The tradition is still living and well in the fashion, dress-making, etc… industries, as far as I know. It was still celebrated in my company (financial sector) ten years ago or so. And it was neither shaming nor dating aid, especially since 25 yo are pretty much all unmarried nowadays. That was a festivity including dressing up with some fancy/outrageous headgear (including the colour yellow, IIRC) and generally costume too, with a prize for the best headgear,and yes, a ball.
It also sometimes includes unmarried men aged 30 called the “Nicolas”. Those dress up as millers, IIRC.
Like pretty much everybody here, I regret this has been cancelled. Not because it was shocking or antifeminist, but in the name of efficiency : it costed money, people attending the pageant obviously weren’t working, there were legal and safety issues (what if there was an accident during the celebration?), etc…
It should have been Christmas Eve, of course.
The reference to Christmas cakes is old, from at least the 1970s when the average age of a first marriage for women was 24, so obviously it would not be that big of a deal to not unmarried at 25.
Likewise, the average age for women is now 29, even older than in the US, so 32 isn’t that much of a stretch.
To clarify, I don’t think the people who try to maintain the tradition today always do it deliberately for those two purposes ; but rather that the tradition is, anthropologically speaking, inherently about those things whether people realize it or not. If only because, well, why else would you require “eligible old maids” to identify themselves publicly ?
I don’t want to sound all social justice warriory about it, but it’s kind of the same deal as the Miss/Mrs dichotomy.
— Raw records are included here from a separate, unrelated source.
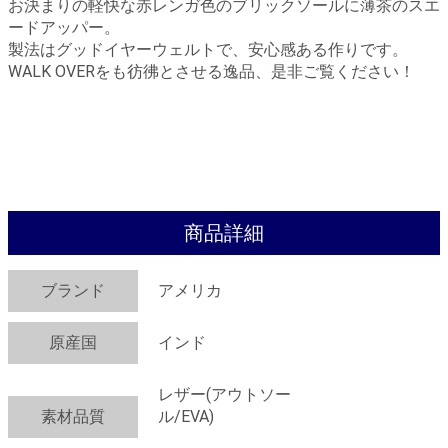
お決まりの軽快な赤レンガ色のブリックソールに薄茶のスエ
ードアッパー。
製法はグッドイヤーウェルトで、安心感ある作りです。
WALK OVERをも彷彿とさせる逸品、是非ご覧ください！
商品詳細
ブランド
アメリカ
原産国
インド
レザー(アウトソー
素材品質
ル/EVA)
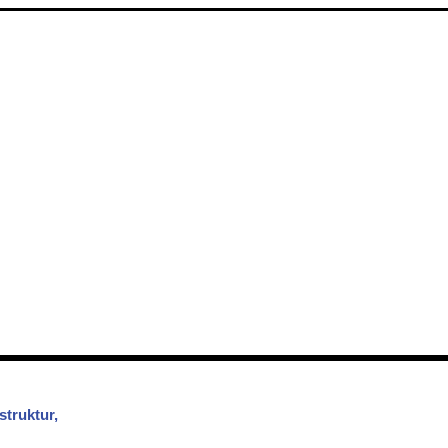
struktur,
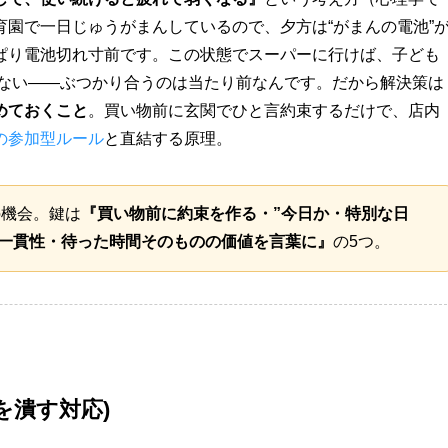
園で一日じゅうがまんしているので、夕方は“がまんの電池”
ぱり電池切れ寸前です。この状態でスーパーに行けば、子ども
貫けない——ぶつかり合うのは当たり前なんです。だから解決策は
めておくこと
。買い物前に玄関でひと言約束するだけで、店内
の参加型ルール
と直結する原理。
の機会。鍵は
『買い物前に約束を作る・”今日か・特別な日
も一貫性・待った時間そのものの価値を言葉に』
の5つ。
を潰す対応)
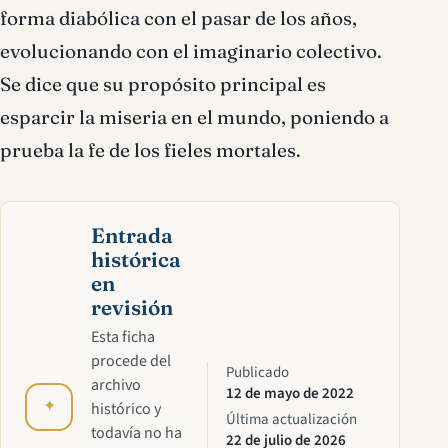
forma diabólica con el pasar de los años,
evolucionando con el imaginario colectivo.
Se dice que su propósito principal es
esparcir la miseria en el mundo, poniendo a
prueba la fe de los fieles mortales.
Entrada
histórica
en
revisión
Esta ficha
procede del
Publicado
archivo
12 de mayo de 2022
✦
histórico y
Última actualización
todavía no ha
22 de julio de 2026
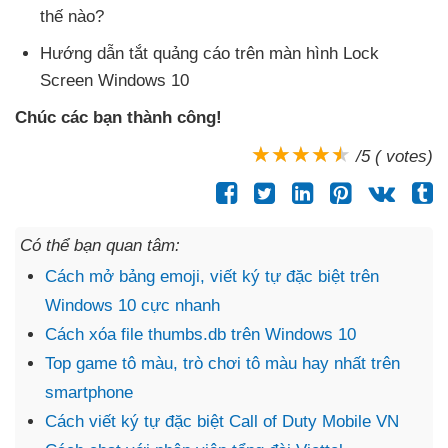
thế nào?
Hướng dẫn tắt quảng cáo trên màn hình Lock
Screen Windows 10
Chúc
các bạn thành công!
/5 ( votes)
Có thể bạn quan tâm:
Cách mở bảng emoji, viết ký tự đặc biệt trên
Windows 10 cực nhanh
Cách xóa file thumbs.db trên Windows 10
Top game tô màu, trò chơi tô màu hay nhất trên
smartphone
Cách viết ký tự đặc biệt Call of Duty Mobile VN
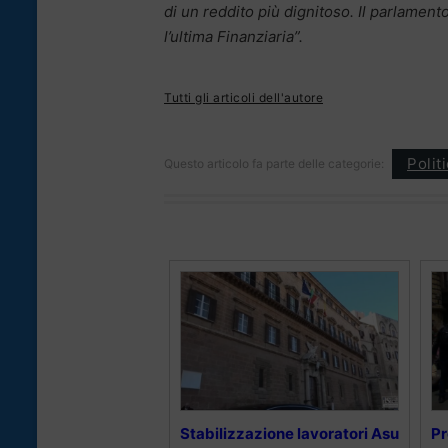
di un reddito più dignitoso. Il parlament
l’ultima Finanziaria”.
Tutti gli articoli dell'autore
Polit
Questo articolo fa parte delle categorie:
Stabilizzazione lavoratori Asu
Pr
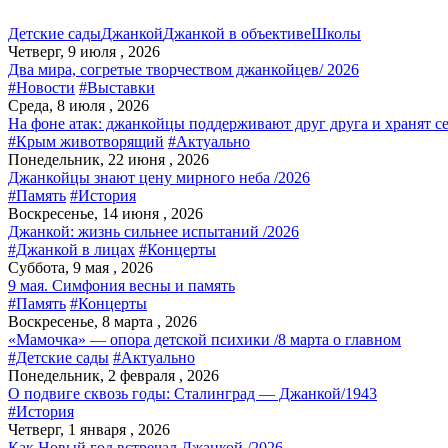
Детские сады
Джанкой
Джанкой в объективе
Школы
Четверг, 9 июля , 2026
Два мира, согретые творчеством джанкойцев/ 2026
#Новости
#Выставки
Среда, 8 июля , 2026
На фоне атак: джанкойцы поддерживают друг друга и хранят с
#Крым животворящий
#Актуально
Понедельник, 22 июня , 2026
Джанкойцы знают цену мирного неба /2026
#Память
#История
Воскресенье, 14 июня , 2026
Джанкой: жизнь сильнее испытаний /2026
#Джанкой в лицах
#Концерты
Суббота, 9 мая , 2026
9 мая. Симфония весны и память
#Память
#Концерты
Воскресенье, 8 марта , 2026
«Мамочка» — опора детской психики /8 марта о главном
#Детские сады
#Актуально
Понедельник, 2 февраля , 2026
О подвиге сквозь годы: Сталинград — Джанкой/1943
#История
Четверг, 1 января , 2026
Как Новый год встречал Джанкой /2026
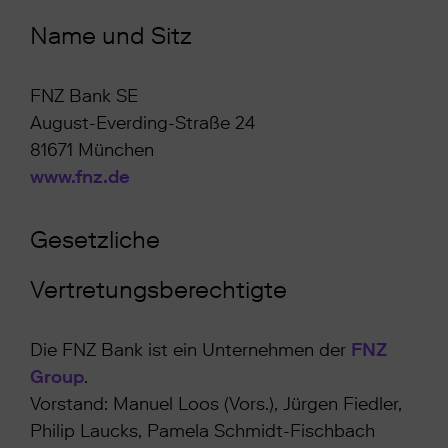
Name und Sitz
FNZ Bank SE
August-Everding-Straße 24
81671 München
www.fnz.de
Gesetzliche
Vertretungsberechtigte
Die FNZ Bank ist ein Unternehmen der
FNZ
Group
.
Vorstand: Manuel Loos (Vors.), Jürgen Fiedler,
Philip Laucks, Pamela Schmidt-Fischbach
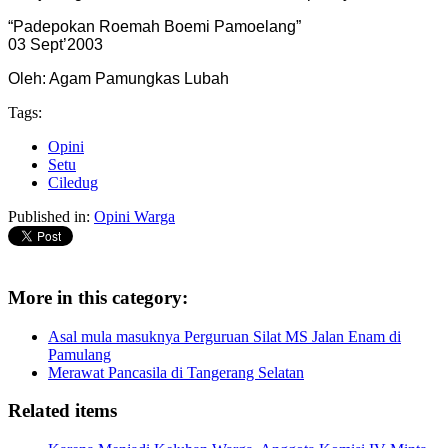
“Padepokan Roemah Boemi Pamoelang”
03 Sept’2003
Oleh: Agam Pamungkas Lubah
Tags:
Opini
Setu
Ciledug
Published in:
Opini Warga
More in this category:
Asal mula masuknya Perguruan Silat MS Jalan Enam di
Pamulang
Merawat Pancasila di Tangerang Selatan
Related items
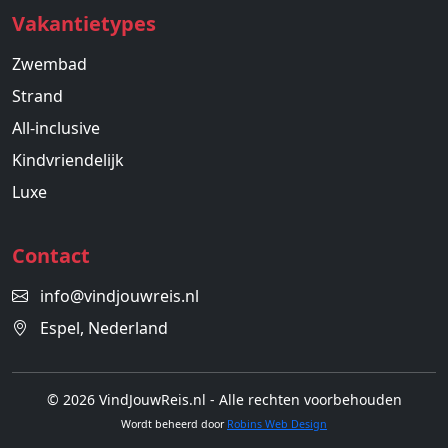
Vakantietypes
Zwembad
Strand
All-inclusive
Kindvriendelijk
Luxe
Contact
info@vindjouwreis.nl
Espel, Nederland
© 2026 VindJouwReis.nl - Alle rechten voorbehouden
Wordt beheerd door
Robins Web Design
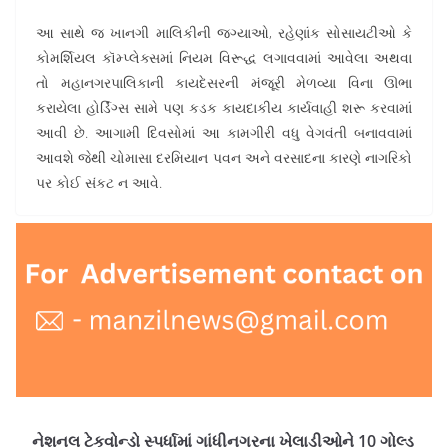
આ સાથે જ ખાનગી માલિકીની જગ્યાઓ, રહેણાંક સોસાયટીઓ કે
કોમર્શિયલ કૉમ્પ્લેક્સમાં નિયમ વિરૂદ્ધ લગાવવામાં આવેલા અથવા
તો મહાનગરપાલિકાની કાયદેસરની મંજૂરી મેળવ્યા વિના ઊભા
કરાયેલા હોર્ડિંગ્સ સામે પણ કડક કાયદાકીય કાર્યવાહી શરૂ કરવામાં
આવી છે. આગામી દિવસોમાં આ કામગીરી વધુ વેગવંતી બનાવવામાં
આવશે જેથી ચોમાસા દરમિયાન પવન અને વરસાદના કારણે નાગરિકો
પર કોઈ સંકટ ન આવે.
નેશનલ ટેકવોન્ડો સ્પર્ધામાં ગાંધીનગરના ખેલાડીઓને 10 ગોલ્ડ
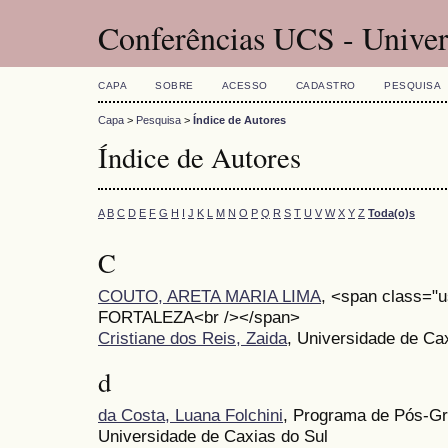
Conferências UCS - Univer
CAPA
SOBRE
ACESSO
CADASTRO
PESQUISA
Capa
>
Pesquisa
>
Índice de Autores
Índice de Autores
A
B
C
D
E
F
G
H
I
J
K
L
M
N
O
P
Q
R
S
T
U
V
W
X
Y
Z
Toda(o)s
C
COUTO, ARETA MARIA LIMA
, <span class=
FORTALEZA<br /></span>
Cristiane dos Reis, Zaida
, Universidade de Ca
d
da Costa, Luana Folchini
, Programa de Pós-Gr
Universidade de Caxias do Sul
Which the overwhelming majority of people use without any ill intent, because that’s just tradition and so on ; but if you stop to think about it for two seconds it’s kinda fucked up, isn’t it ? On the one hand you have women, who must identify as either sexually available or “out of the market”. On the other hand a guy is “Mister” all his life regardless of marital status, which implicitly means that the sexual restrictions of (traditional, monogamous) marriage don’t really apply.
It’s a tiny, tiny thing ; but within that inconsequential little detail ingrained deep within our daily lives still lies a microcosm of WTF. I feel the same about Catherinettes.
Although I might be biased there, admittedly - I only got exposed to the tradition twice IRL - once was a friend who had an honest to god “my biological clock is ticking”, “what the hell is wrong with me ?!” freak out when some guy bought her a slice of cake on her 25th St Cath ; the other was a hateful shrew of a CEO personal assistant/secretary who made it a point, every year, to single out each and every unmarried intern in the company on that day and sent them passive-aggressive little notes because while everything about her life (and job) was a disaster, at LEAST she was thoroughly unhappily married and could rub that in their faces.
These rituals and nicknames all help explain why there were so many sour and grumpy “old maids” out there. After a few balls where the women wore special hats, and being called old noodles, and having a wreath of boxes on my door, I’d be in a crappy mood, too.
I have heard Christmas Cake -kurisumasukeki [クリスマスケーキ] quite often referring not only to women who are unattached/unmarried at age 26 but also as a response to younger women/girls who reject the advances of a guy, typically not an acquaintance, trying to chat them up on the street.
[Guy] - “Hey, little sister, want to get a coffee?” (Japanese guys usually address unfamiliar girls they try to chat up as “little sister”)
[Girl] - Silence, continues walking.
[Guy] - “Hey, did you hear me?”
[Girl] - “I am a little…” puts head down, walks quickly away.
[Guy] - “Fuck off Christmas cake bitch!”
I have never heard anyone use New Years Noodle in real life.